Given a table of candidates and their skills, you're tasked with finding the candidates best suited for an open Data Science job. You want to find candidates who are proficient in Python, Tableau, and PostgreSQL.

Write a query to list the candidates who possess all of the required skills for the job. Sort the output by candidate ID in ascending order.

Assumption:

There are no duplicates in the candidates table.
candidates Table:
Column Name	Type
candidate_id	integer
skill	varchar
candidates 

Example Input:

candidate_id	skill

123	Python

123	Tableau

123	PostgreSQL

234	R

234	PowerBI

234	SQL Server

345	Python

345	Tableau

Example Output:

candidate_id

123

Explanation
Candidate 123 is displayed because they have Python, Tableau, and PostgreSQL skills. 345 isn't included in the output because they're missing one of the required skills: PostgreSQL.

The dataset you are querying against may have different input & output - this is just an example!

p.s. give the hints below a try if you're stuck and don't know where to start!

In [0]:
from pyspark.sql import SparkSession
from pyspark.sql.functions import col, countDistinct

# Initialize Spark session
spark = SparkSession.builder.appName("CandidatesSkills").getOrCreate()

# Sample data
data = [
    (123, 'Python'),
    (123, 'Tableau'),
    (123, 'PostgreSQL'),
    (234, 'R'),
    (234, 'PowerBI'),
    (234, 'SQL Server'),
    (345, 'Python'),
    (345, 'Tableau')
]

# Create DataFrame
candidates_df = spark.createDataFrame(data, ["candidate_id", "skill"])


candidates_df.display()


candidate_id,skill
123,Python
123,Tableau
123,PostgreSQL
234,R
234,PowerBI
234,SQL Server
345,Python
345,Tableau


In [0]:
# Define the required skills
required_skills = {'Python', 'Tableau', 'PostgreSQL'}

# Filter for the required skills
filtered_df = candidates_df.filter(col("skill").isin(required_skills))

# Group by candidate_id and count distinct skills
grouped_df = filtered_df.groupBy("candidate_id").agg(countDistinct("skill").alias("skill_count"))

# Filter candidates with all required skills (3 distinct skills)
result_df = grouped_df.filter(col("skill_count") == len(required_skills))
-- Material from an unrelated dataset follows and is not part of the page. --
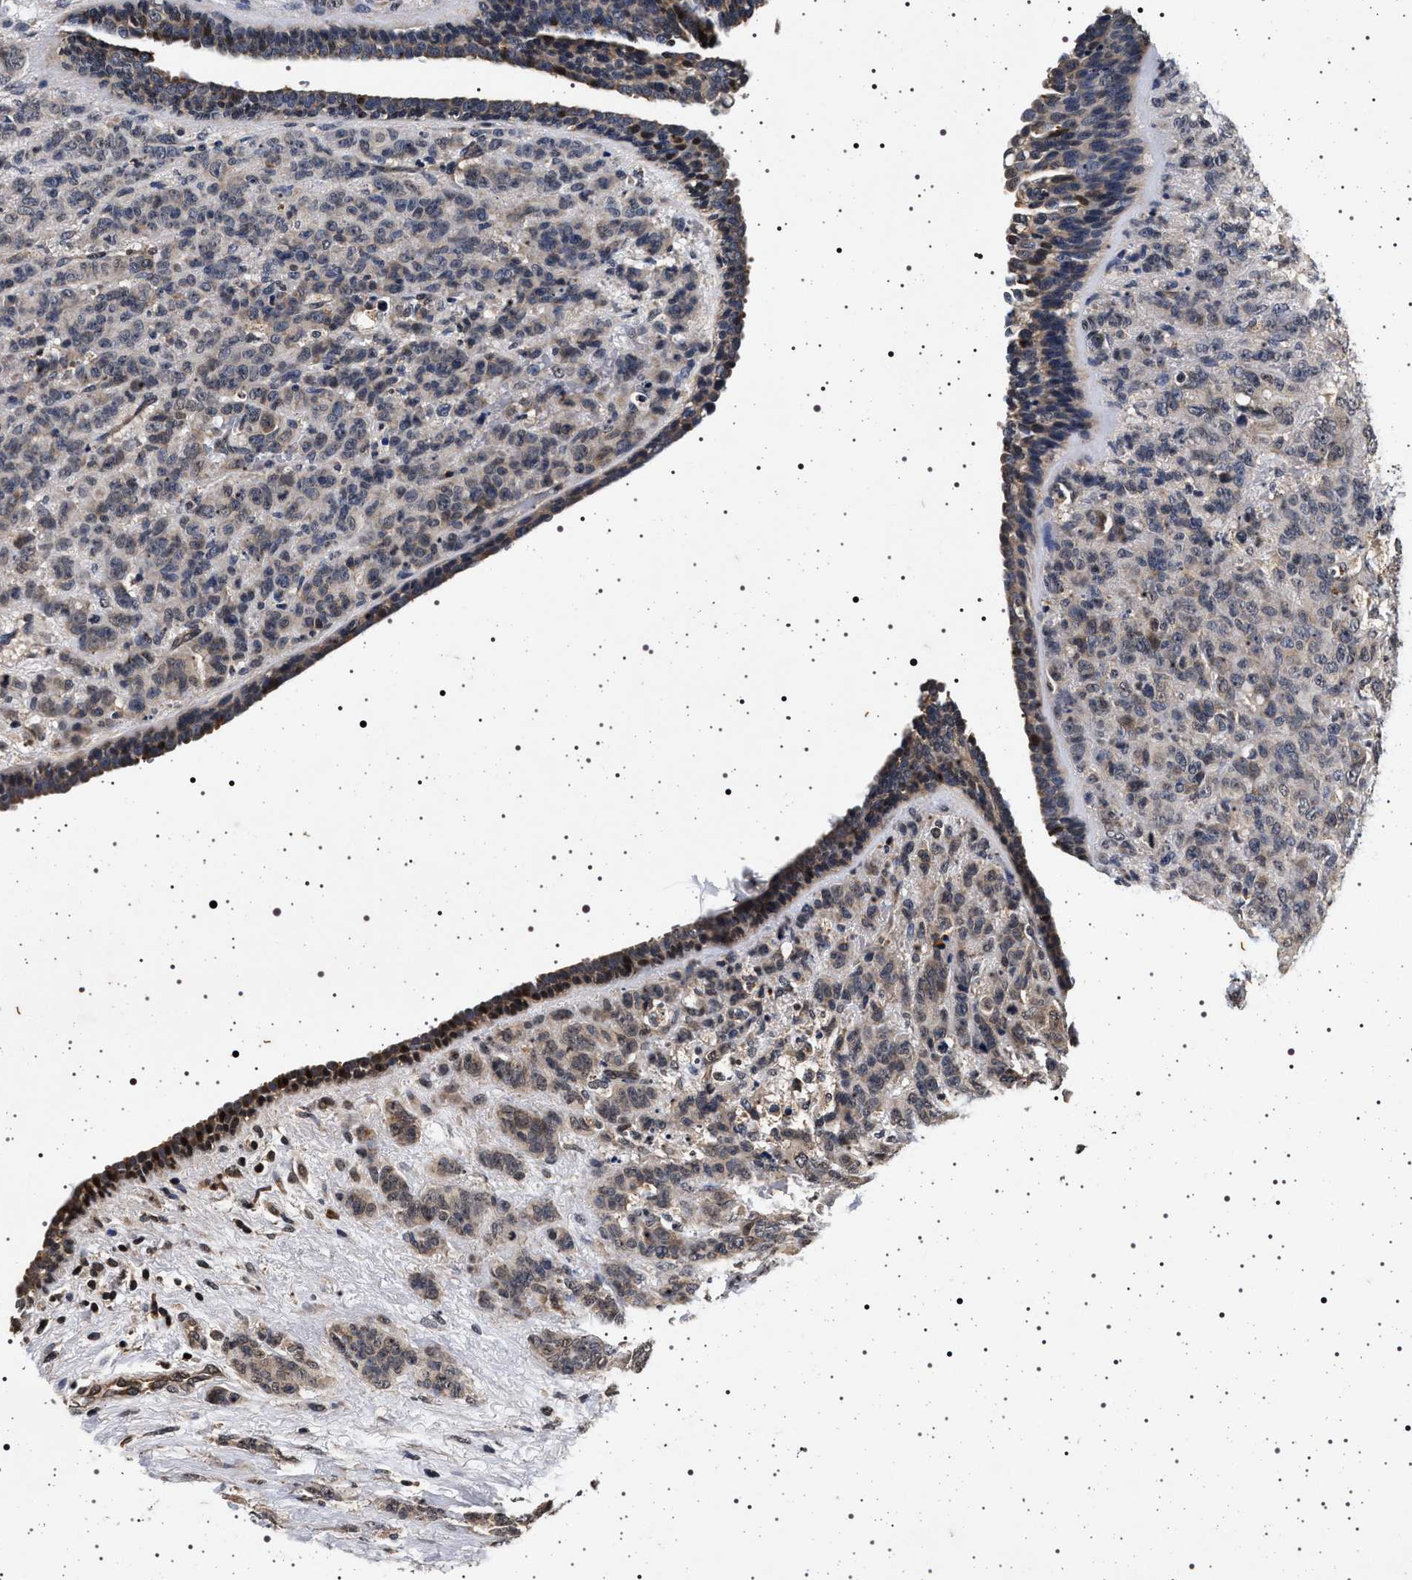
{"staining": {"intensity": "weak", "quantity": "25%-75%", "location": "cytoplasmic/membranous"}, "tissue": "breast cancer", "cell_type": "Tumor cells", "image_type": "cancer", "snomed": [{"axis": "morphology", "description": "Duct carcinoma"}, {"axis": "topography", "description": "Breast"}], "caption": "The image reveals immunohistochemical staining of breast cancer (invasive ductal carcinoma). There is weak cytoplasmic/membranous positivity is identified in about 25%-75% of tumor cells.", "gene": "CDKN1B", "patient": {"sex": "female", "age": 40}}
# Sort the result by candidate_id in ascending order
result_df = result_df.orderBy("candidate_id")
result_df.show()
# Show the results

+------------+-----------+
|candidate_id|skill_count|
+------------+-----------+
|         123|          3|
+------------+-----------+



In [0]:
candidates_df.createOrReplaceTempView('candidates')

In [0]:
%sql
SELECT candidate_id
FROM candidates
WHERE skill IN ('Python', 'Tableau', 'PostgreSQL')
GROUP BY candidate_id
HAVING COUNT(DISTINCT skill) = 3
ORDER BY candidate_id ASC;


candidate_id
123